Oct 15, 2010

Never trust the banks

I've collected a few simpler articles on the crisis. Check this one in the Washington Post, this one about the foreclosure that started it all, and this one about a Florida man (to be mentioned later). As usual, Paul Krugman has the clearest explanation:
The story so far: An epic housing bust and sustained high unemployment have led to an epidemic of default, with millions of homeowners falling behind on mortgage payments. So servicers — the companies that collect payments on behalf of mortgage owners — have been foreclosing on many mortgages, seizing many homes.

But do they actually have the right to seize these homes? Horror stories have been proliferating, like the case of the Florida man whose home was taken even though he had no mortgage. More significantly, certain players have been ignoring the law. Courts have been approving foreclosures without requiring that mortgage servicers produce appropriate documentation; instead, they have relied on affidavits asserting that the papers are in order. And these affidavits were often produced by “robo-signers,” or low-level employees who had no idea whether their assertions were true.

Now an awful truth is becoming apparent: In many cases, the documentation doesn’t exist. In the frenzy of the bubble, much home lending was undertaken by fly-by-night companies trying to generate as much volume as possible. These loans were sold off to mortgage “trusts,” which, in turn, sliced and diced them into mortgage-backed securities. The trusts were legally required to obtain and hold the mortgage notes that specified the borrowers’ obligations. But it’s now apparent that such niceties were frequently neglected. And this means that many of the foreclosures now taking place are, in fact, illegal.
Emphasis mine. When I started hearing about this, my first thought was that, well, at least my parents own their house free and clear, but the case of this Florida man surprised even me. (He will get his house back, but only because he notified the local media. My parents' properties are likely in no danger.) Unwinding this crisis in a just fashion is probably not going to happen, but here's hoping. As Krugman says, Obama, like political elites of both parties generally, will protect the financial sector first and foremost.

Beyond the specifics, this is a reason why I would be homeless before I'd be an financial employee of any kind. I trust businessmen in general very little, but I see the basic legitimacy of a company like, say, Wal-Mart. Government must restrain its worst impulses, but it is not wholly evil. There exists a correspondence between the interest of an average person (to buy cheap things) and the interest of the company (to sell cheap things).

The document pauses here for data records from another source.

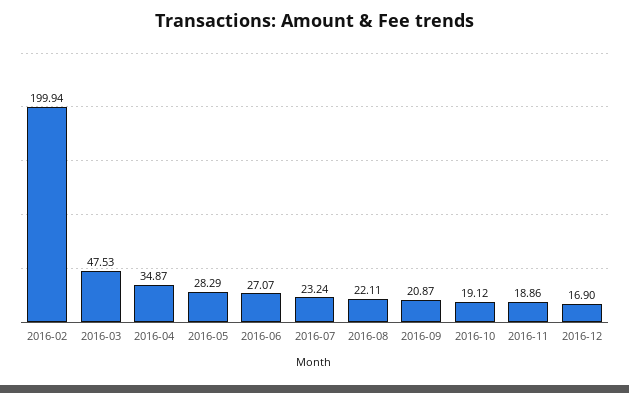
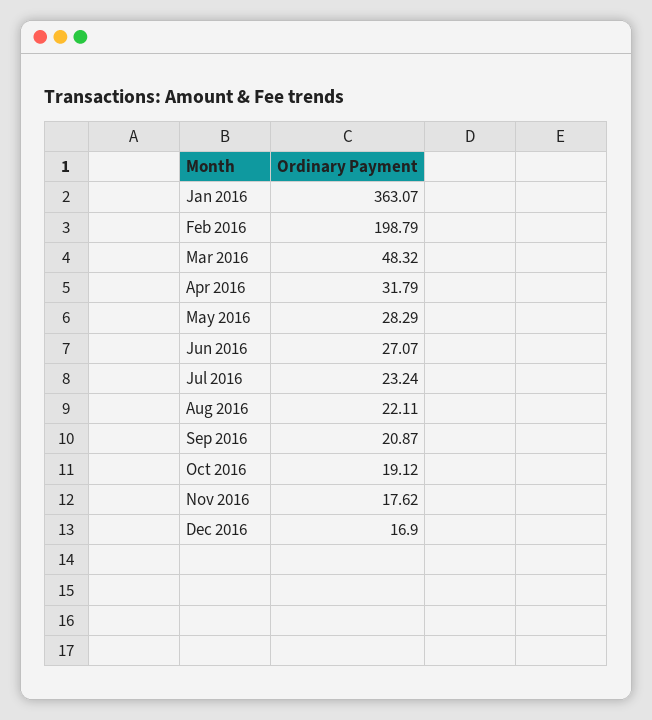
  {
-   "2016-02": 199.94,
+   "2016-02": 198.79,
-   "2016-03": 47.53,
+   "2016-03": 48.32,
-   "2016-04": 34.87,
+   "2016-04": 31.79,
    "2016-05": 28.29,
    "2016-06": 27.07,
    "2016-07": 23.24,
    "2016-08": 22.11,
    "2016-09": 20.87,
    "2016-10": 19.12,
-   "2016-11": 18.86,
+   "2016-11": 17.62,
-   "2016-12": 16.9
+   "2016-12": 16.9,
+   "Jan 2016": 363.07
  }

I see no such basic legitimacy in the financial sector. Banking is a necessary function for a modern economy, but as Atrios says Wall Street is "...a giant casino industry with a side gig in banking, and that banking side gig has meant the government will always guarantee the house bets." The first response of the banksters to the massive problem with foreclosures has been, yet again, to pump the smallest and most helpless among us as hard as they can, laws be damned. They can't help themselves. The financial sector as a system is thoroughly stupid and evil, and the first assumption for any sensible regulatory regime should be that bankers will make the cruelest and dumbest decisions that can be imagined, decisions that will in the medium term crush both the helpless and themselves.

UPDATE: Atrios piles on:
I think too often many of us have tried to come up with elaborate financial/economic rationalizations for why the banksters have approached all of this the way they have. The simpler explanation is that they're sociopathic assholes who think that everyone else must suffer for their mistakes. It doesn't necessarily have anything to do with their companies' bottom lines. Remember, they already destroyed their companies once.